Property | Type | Description |
---|---|---|

x | Field | The data field for predictor (independent) values, typically associated with the x-axis.Required. |

y | Field | The data field for predicted (dependent) values, typically associated with the y-axis.Required. |

groupby | Field[ ] | The data fields to group by. If not specified, a single group containing all data objects will be used. |

method | String | The type of regression model to use.
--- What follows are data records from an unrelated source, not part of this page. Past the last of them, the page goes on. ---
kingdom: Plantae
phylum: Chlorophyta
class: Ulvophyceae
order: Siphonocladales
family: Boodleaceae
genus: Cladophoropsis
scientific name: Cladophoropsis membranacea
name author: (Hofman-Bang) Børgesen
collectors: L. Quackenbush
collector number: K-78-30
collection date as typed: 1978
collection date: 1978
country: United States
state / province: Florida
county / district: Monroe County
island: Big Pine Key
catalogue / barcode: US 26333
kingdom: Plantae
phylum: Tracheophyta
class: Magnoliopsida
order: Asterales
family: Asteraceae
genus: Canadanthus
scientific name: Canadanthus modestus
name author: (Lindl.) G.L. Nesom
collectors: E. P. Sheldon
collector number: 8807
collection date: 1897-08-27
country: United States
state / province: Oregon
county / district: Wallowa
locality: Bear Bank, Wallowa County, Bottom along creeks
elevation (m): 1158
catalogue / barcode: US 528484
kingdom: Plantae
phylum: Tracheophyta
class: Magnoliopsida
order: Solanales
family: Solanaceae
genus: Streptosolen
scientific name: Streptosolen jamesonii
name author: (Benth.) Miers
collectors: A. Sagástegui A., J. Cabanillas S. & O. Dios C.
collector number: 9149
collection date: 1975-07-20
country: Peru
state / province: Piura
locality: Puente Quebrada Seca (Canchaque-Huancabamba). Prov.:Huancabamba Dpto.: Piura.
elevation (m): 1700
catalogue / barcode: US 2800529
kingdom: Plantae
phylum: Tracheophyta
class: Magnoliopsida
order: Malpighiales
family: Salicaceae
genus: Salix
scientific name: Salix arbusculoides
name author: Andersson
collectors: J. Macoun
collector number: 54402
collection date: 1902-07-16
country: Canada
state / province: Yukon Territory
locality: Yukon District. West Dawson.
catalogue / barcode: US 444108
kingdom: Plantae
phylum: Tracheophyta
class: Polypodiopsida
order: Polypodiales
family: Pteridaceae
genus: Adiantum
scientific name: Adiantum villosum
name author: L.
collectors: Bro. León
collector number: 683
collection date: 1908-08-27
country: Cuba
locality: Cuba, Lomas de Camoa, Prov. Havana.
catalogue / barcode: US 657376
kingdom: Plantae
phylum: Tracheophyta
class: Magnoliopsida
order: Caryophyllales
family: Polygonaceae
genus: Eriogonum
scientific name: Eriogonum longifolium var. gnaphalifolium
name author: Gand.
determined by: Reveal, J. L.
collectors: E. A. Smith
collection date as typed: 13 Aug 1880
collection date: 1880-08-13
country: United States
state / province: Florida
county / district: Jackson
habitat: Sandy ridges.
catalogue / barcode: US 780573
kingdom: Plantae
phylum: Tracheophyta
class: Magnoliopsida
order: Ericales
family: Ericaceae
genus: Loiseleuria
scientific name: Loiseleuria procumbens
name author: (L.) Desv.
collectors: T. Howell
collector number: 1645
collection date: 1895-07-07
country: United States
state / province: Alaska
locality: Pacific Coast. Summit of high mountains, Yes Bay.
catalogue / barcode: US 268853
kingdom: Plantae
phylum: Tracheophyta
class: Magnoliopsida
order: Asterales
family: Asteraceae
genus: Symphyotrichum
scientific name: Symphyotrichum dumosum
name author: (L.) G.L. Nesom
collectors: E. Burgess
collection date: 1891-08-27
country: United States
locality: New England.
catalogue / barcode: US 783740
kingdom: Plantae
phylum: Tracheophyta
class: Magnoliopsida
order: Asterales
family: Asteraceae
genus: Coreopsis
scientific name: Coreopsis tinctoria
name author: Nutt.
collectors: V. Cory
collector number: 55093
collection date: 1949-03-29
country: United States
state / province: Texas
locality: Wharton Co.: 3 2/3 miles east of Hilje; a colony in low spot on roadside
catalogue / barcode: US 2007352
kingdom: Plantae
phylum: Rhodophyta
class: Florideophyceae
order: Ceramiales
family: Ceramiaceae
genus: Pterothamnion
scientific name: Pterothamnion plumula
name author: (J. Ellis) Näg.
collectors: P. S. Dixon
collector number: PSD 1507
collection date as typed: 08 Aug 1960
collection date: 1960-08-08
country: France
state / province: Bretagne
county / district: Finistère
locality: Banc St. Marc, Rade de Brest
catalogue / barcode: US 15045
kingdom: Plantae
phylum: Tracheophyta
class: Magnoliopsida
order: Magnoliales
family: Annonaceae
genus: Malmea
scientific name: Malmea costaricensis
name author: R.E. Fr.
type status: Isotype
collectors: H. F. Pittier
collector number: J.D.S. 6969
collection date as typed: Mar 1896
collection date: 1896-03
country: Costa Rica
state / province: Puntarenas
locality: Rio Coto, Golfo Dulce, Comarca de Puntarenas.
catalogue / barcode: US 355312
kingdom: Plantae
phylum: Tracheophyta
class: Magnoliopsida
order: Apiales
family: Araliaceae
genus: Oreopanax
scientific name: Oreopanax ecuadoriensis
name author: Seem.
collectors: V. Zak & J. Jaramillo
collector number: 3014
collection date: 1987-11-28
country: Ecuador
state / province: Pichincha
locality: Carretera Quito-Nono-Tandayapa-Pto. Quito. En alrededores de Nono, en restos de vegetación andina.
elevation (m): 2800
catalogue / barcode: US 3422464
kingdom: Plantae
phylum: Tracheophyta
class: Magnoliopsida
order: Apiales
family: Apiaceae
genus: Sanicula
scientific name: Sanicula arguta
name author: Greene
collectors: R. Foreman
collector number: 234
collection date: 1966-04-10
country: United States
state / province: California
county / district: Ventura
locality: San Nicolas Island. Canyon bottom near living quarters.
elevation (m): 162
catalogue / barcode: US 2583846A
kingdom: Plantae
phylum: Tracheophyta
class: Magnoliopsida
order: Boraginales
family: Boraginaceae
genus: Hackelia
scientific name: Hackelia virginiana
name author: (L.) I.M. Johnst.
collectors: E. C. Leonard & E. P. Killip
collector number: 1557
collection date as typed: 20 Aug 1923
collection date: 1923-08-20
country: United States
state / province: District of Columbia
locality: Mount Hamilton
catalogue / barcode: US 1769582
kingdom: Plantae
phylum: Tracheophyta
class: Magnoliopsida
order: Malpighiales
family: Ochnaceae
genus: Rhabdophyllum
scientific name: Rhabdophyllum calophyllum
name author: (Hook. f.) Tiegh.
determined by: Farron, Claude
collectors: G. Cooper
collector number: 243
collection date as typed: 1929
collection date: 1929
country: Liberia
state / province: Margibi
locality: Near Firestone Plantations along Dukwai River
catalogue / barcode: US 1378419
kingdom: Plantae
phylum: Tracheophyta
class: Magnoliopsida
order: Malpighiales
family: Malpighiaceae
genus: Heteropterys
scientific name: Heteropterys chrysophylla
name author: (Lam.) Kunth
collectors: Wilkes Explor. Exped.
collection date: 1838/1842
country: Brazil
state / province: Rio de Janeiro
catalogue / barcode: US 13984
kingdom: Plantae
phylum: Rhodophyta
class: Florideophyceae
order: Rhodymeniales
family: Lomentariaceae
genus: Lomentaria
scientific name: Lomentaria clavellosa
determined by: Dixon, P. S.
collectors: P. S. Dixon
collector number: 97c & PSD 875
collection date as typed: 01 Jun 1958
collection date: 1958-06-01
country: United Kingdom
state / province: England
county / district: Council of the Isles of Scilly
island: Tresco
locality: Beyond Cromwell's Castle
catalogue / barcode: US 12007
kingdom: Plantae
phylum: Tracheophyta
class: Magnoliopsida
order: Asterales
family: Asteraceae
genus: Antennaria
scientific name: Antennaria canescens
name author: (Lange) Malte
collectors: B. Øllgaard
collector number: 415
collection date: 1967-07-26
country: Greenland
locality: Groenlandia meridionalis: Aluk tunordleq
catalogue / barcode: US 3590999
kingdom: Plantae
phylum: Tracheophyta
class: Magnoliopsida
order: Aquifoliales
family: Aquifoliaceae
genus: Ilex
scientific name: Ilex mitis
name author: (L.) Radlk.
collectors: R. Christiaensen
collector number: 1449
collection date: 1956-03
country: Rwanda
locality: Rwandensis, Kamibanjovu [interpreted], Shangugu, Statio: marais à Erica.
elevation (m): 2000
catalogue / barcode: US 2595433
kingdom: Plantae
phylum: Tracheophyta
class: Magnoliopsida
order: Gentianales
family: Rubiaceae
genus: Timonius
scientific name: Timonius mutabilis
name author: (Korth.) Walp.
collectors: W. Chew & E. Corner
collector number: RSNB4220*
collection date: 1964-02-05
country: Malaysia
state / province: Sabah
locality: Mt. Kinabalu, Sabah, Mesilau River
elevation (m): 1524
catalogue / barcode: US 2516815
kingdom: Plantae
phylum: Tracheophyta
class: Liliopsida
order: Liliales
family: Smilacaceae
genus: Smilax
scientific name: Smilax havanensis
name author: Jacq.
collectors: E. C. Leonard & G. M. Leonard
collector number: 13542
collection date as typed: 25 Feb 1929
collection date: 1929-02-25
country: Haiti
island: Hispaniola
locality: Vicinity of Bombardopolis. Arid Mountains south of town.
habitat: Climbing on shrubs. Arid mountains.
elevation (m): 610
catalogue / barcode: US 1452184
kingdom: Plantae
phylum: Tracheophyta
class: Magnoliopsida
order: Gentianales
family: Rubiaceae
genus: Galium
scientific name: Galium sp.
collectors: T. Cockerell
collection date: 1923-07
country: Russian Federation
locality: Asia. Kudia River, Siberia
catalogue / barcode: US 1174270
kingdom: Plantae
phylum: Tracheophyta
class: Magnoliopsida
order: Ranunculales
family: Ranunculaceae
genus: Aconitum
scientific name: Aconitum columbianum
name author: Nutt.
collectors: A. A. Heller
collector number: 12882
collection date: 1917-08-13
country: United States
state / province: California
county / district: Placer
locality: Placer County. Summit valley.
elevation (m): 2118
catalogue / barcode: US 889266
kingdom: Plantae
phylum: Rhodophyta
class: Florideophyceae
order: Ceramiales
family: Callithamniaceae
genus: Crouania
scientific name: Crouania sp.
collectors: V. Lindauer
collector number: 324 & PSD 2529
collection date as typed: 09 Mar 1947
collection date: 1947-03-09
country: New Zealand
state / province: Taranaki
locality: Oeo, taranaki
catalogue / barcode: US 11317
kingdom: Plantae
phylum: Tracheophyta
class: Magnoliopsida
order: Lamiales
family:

One of `linear` (default), `log` , `exp` , `pow` , `quad` , or `poly` . |

order | Number | The polynomial order (number of coefficients) for the `poly` method. |

extent | Number[ ] | A [min, max] domain over the x field specifying the starting and ending points of the generated trend line. |

params | Boolean | A boolean flag indicating if the transform should return the fit model parameters (one object per group), rather than trend line points. The resulting objects include a `coef` array of fitted coefficient values (starting with the intercept term and then including terms of increasing order) and an `rSquared` value (indicating the total variance explained by the model). |

as | String | The output fields for the predictor and predicted values for the line of best fit. If unspecified, the x and y parameter field names will be used. |

## Usage

### Linear Regression

Fit a linear regression model that predicts the field `dv`

as a function of `iv`

. Generates a new data stream with points for a regression line that extends from -5 to 5 over the domain of `iv`

:

```
{
"type": "regression",
"method": "linear",
"x": "dv",
"y": "iv",
"extent": [-5, 5]
}
```

The resulting points can then be visualized with a line mark.

### Model Parameters

Fit a fourth-order polynomial regression model that predicts the field `dv`

as a function of `iv`

, with separate models for each value of the *groupby* field `key`

:

```
{
"type": "regression",
"method": "poly",
"groupby": ["key"],
"x": "dv",
"y": "iv",
"order": 4,
"params": true
}
```

By setting *params* to `true`

, instead of trend line points this example returns an object with model parameter values for each group with the fields `coef`

(an array of fitted model coefficients) and `rSquared`

(the coefficient of determination indicating the amount of variance explained by the model).